US National Security Advisor John Bolton had compared the EU’s initial attempt to defy the US’ sanctions as a case of “starting off in denial, then ending up in acceptance.”

“European banks and European companies know that we will vigorously enforce sanctions against this brutal and violent Iranian regime. We have been very consistent throughout in our message that we
need to impose this kind of pressure so that we can start deterring Iran’s aggression. And we are not surprised that there has been reluctance on the part of various nations to host a Special Purpose Vehicle,” said Hook during the teleconference.

Hook was quick to reiterate that the White House had been pleased by the overall support that it has received from the EU as Washington understands, “that there is more daylight between European companies and European governments than there is between the United States and Europe over the way to move forward on Iran.”

“We’re very pleased with the Italian government interdicting a very large shipment of heroin coming from Iran. This is another example of an outlaw regime. And Iran exports bomb plots, assassinations, refugee crises and illegal drug smuggling to Europe,” Hook said.

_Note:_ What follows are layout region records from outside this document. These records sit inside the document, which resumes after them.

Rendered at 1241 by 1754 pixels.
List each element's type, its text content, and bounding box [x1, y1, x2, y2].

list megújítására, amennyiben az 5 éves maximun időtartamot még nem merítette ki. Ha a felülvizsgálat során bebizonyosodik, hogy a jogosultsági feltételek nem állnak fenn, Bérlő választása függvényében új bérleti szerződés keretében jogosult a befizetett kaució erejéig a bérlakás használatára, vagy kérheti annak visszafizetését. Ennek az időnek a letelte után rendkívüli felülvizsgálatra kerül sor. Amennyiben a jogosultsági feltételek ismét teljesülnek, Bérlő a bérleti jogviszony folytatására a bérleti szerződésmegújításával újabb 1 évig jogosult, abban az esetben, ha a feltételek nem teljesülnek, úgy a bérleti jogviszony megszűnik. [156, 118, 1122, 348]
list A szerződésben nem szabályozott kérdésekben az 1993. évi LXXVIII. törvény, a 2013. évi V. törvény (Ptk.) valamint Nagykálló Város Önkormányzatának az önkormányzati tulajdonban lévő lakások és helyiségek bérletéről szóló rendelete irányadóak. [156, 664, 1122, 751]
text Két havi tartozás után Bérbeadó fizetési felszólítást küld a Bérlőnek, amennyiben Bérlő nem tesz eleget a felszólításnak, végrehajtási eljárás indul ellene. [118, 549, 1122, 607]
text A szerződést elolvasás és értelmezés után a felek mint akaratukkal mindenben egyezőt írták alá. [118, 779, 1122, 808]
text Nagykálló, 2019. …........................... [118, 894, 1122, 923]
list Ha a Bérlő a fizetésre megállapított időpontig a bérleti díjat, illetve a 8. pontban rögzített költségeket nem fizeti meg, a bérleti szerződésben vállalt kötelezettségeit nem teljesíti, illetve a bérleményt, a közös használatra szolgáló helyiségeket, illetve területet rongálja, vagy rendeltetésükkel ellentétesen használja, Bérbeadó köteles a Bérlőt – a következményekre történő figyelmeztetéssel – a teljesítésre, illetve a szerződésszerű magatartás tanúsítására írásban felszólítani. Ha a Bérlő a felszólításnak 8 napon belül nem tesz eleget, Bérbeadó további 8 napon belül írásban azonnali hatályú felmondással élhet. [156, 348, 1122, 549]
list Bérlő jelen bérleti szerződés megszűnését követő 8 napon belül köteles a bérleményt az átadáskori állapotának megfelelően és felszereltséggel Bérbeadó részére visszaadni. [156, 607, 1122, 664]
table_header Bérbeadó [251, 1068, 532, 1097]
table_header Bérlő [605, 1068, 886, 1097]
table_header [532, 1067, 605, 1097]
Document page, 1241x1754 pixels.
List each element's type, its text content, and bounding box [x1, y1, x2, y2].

The White House has granted several waivers to certain countries who have strategic complications that preclude them from being able to make a sudden change in the way they do business with Tehran, a subject that Hook addressed by saying, “We didn’t want our sanctions to harm our friends and partners, so in a couple of very discreet cases we have put in place waivers. We are not looking to grant exemptions or waivers from our sanctions regime. We have looked at these on a case by case basis, taking into account unique needs of friends and partners, and also ensuring that as we impose sanctions on Iran’s oil sector that we do not lift the price of oil.”

Hook was unequivocal when it came to his and Washington’s position on the future of any potential relationship with Iranian regime now that the sanctions are in full force.

“We think it is very important to deter Iran from this behaviour not only in Europe but in the Middle East and around the world. That’s why we are pursuing the diplomatic track that we are pursuing with economic pressure, deterring Iran from regional aggression and from other violent misadventure, and we are very focused on getting a new and stronger and better deal with Iran.”